The PRs above need some work to make it merge ready (we are still improving codeflash so that it creates merge ready code). But the whole scientific python community might benefit a lot from all of these optimizations. Since the runs above are just a first attempt at a small portion of the codebase (maybe 10%), codeflash can probably generate 100s more optimizations across the two projects, by generating the benchmarks and regression tests internally.

I asked an expert IP Lawyer and its true that there is a grey area around LLM generated code and OSS licenses. There are a few technical solutions to this.

  1. The model we are using includes a code referencing feature (see, e.g., this feature), then we could turn that on when generating the optimizations. These features are designed to detect when a generated suggestion in the output matches/overlaps with a particular item from the model’s training set, and where that original item has open source licensing terms, the feature provides notice/attribution/licensing information alongside that output suggestion. If we turn this on, and if it provides any attribution info, I would just include that info in the contribution. You can reject the ones that have a license mismatch.
  2. I could use a scanning tool (e.g., something like Black Duck, or a free/OSS alternative) to scan your generated code to see if it has any matches/similarities against existing third party OSS codebases.

None of these options are “foolproof” though.

One idea if you are wholly against any line of code that was AI generated is that you can take inspiration from the above generated optimizations and re-implement them as you feel fit. I can run code scanning tools to be extra careful. This “re-implementing ideas from memory” is a safe way to deal with copyright issues, and is an established practice. If you are interested in this approach, let me know and I can ask the lawyers to find the safe way to do this. I can also recruit volunteers or hire contractors to help with this optimization effort.

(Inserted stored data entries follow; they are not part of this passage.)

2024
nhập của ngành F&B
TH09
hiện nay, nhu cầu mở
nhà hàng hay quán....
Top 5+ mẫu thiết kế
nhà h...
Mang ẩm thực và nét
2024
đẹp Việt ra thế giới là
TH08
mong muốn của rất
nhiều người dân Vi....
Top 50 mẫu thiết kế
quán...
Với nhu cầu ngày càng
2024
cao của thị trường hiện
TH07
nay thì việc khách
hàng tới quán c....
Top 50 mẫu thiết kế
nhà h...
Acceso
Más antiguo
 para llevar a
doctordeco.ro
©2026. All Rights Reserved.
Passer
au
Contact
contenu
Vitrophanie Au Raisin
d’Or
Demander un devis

I am passionate about making python performant, which is the reason I have been building codeflash. My goal is to make every python code performant, and making the core libraries performant is how I can contribute the most to the whole Python ecosystem.

Hi,

It may be worth having a look at the write-up of our discussion on open-source, licensing and AI here : sp-ai-post/notes.md at main · matthew-brett/sp-ai-post · GitHub

As you’ll see there - the primary problem is not whether we’d be held legally responsible - but whether we are properly respecting the copyright of the authors that (unwittingly) contributed to the training code.

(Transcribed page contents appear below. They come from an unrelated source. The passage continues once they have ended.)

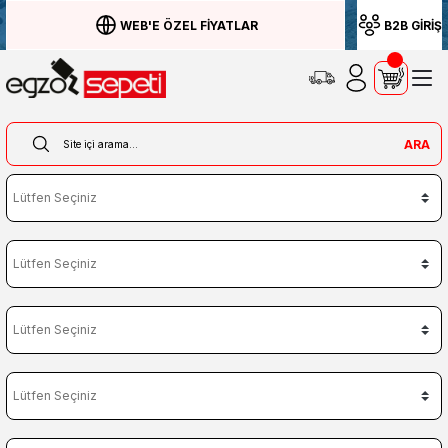
WEB'E ÖZEL FİYATLAR
B2B GİRİŞ
ARA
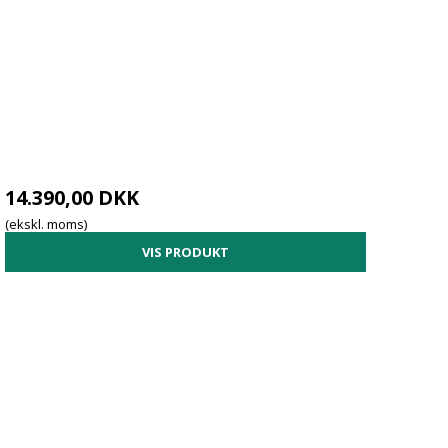
14.390,00 DKK
(ekskl. moms)
VIS PRODUKT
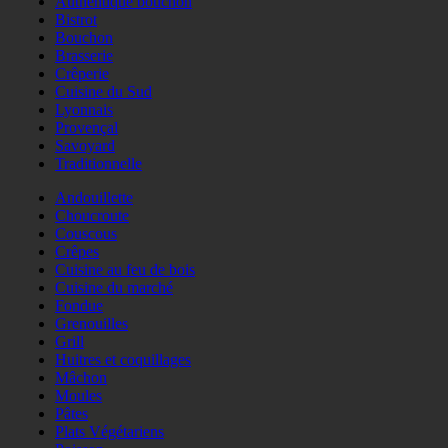
Authentique bouchon
Bistrot
Bouchon
Brasserie
Crêperie
Cuisine du Sud
Lyonnais
Provençal
Savoyard
Traditionnelle
Andouillette
Choucroute
Couscous
Crêpes
Cuisine au feu de bois
Cuisine du marché
Fondue
Grenouilles
Grill
Huitres et coquillages
Mâchon
Moules
Pâtes
Plats Végétariens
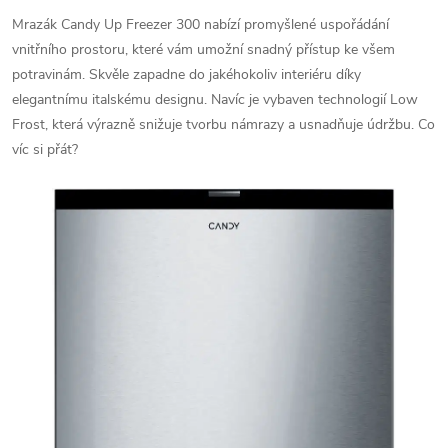
Mrazák Candy Up Freezer 300 nabízí promyšlené uspořádání
vnitřního prostoru, které vám umožní snadný přístup ke všem
potravinám. Skvěle zapadne do jakéhokoliv interiéru díky
elegantnímu italskému designu. Navíc je vybaven technologií Low
Frost, která výrazně snižuje tvorbu námrazy a usnadňuje údržbu. Co
víc si přát?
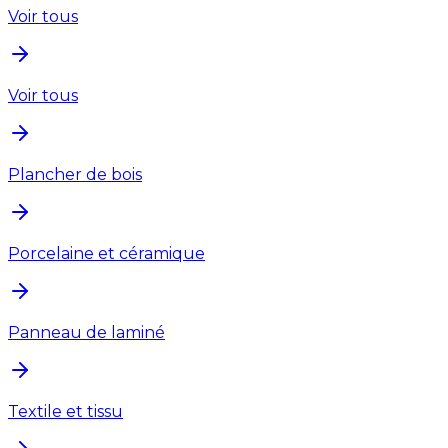
Voir tous
Voir tous
Plancher de bois
Porcelaine et céramique
Panneau de laminé
Textile et tissu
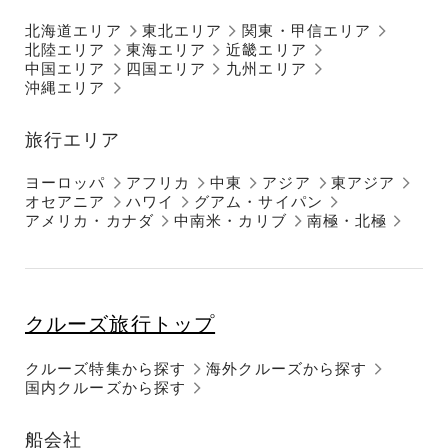
北海道エリア
東北エリア
関東・甲信エリア
北陸エリア
東海エリア
近畿エリア
中国エリア
四国エリア
九州エリア
沖縄エリア
旅行エリア
ヨーロッパ
アフリカ
中東
アジア
東アジア
オセアニア
ハワイ
グアム・サイパン
アメリカ・カナダ
中南米・カリブ
南極・北極
クルーズ旅行トップ
クルーズ特集から探す
海外クルーズから探す
国内クルーズから探す
船会社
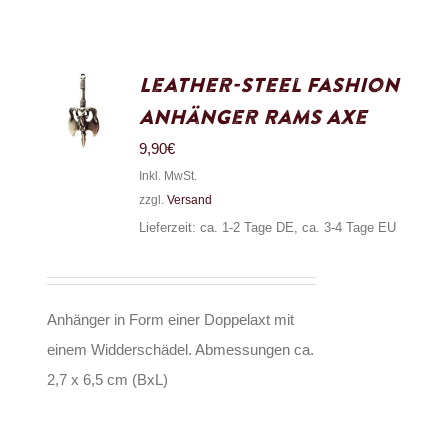
Leather-Steel Fashion
Anhänger Rams Axe
9,90
€
Inkl. MwSt.
zzgl.
Versand
Lieferzeit: ca. 1-2 Tage DE, ca. 3-4 Tage EU
Anhänger in Form einer Doppelaxt mit
einem Widderschädel. Abmessungen ca.
2,7 x 6,5 cm (BxL)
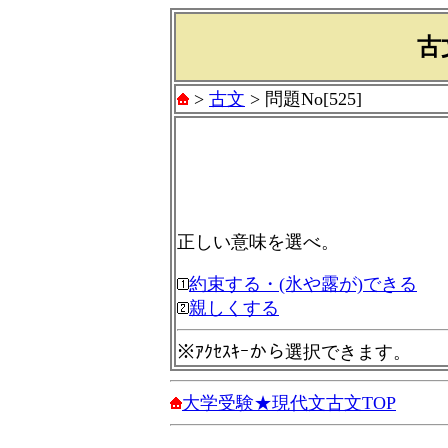
古
>
古文
> 問題No[525]
正しい意味を選べ。
約束する・(氷や露が)できる
親しくする
※ｱｸｾｽｷｰから選択できます。
大学受験★現代文古文TOP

We there also discuss the problem of inspecting AI-generated code before writing one’s own code - which we also considered to be too high a risk of license leak.

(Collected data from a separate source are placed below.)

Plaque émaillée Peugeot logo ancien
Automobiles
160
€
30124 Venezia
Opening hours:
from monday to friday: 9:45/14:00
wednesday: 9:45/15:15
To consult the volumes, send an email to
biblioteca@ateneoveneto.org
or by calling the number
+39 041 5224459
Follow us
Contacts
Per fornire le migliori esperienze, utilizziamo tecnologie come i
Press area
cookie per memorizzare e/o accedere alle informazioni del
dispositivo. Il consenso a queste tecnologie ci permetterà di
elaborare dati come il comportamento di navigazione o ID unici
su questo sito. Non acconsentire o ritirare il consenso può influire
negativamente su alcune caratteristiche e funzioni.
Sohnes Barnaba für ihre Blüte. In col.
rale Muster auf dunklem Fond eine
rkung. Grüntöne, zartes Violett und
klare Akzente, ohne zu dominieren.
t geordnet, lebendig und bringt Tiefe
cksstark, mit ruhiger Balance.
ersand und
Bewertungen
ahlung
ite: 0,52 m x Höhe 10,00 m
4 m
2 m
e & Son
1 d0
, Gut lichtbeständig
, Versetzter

What you could do though, is look at the optimizations yourself, understand then, and them explain them to someone else, for example in an issue, so that they could implement it without having seen the AI-generated code.

Cheers,

Matthew

3 Likes

It looks like it won’t be possible to merge these codeflash optimizations into networkx or scikit-image. If you change your ai policy or if you prioritize optimizations in the future, do take a look at the Pull Requests linked above, I will keep them open as reference solutions for future. You can also run codeflash --all to optimize the rest of the library or any other scientific python library.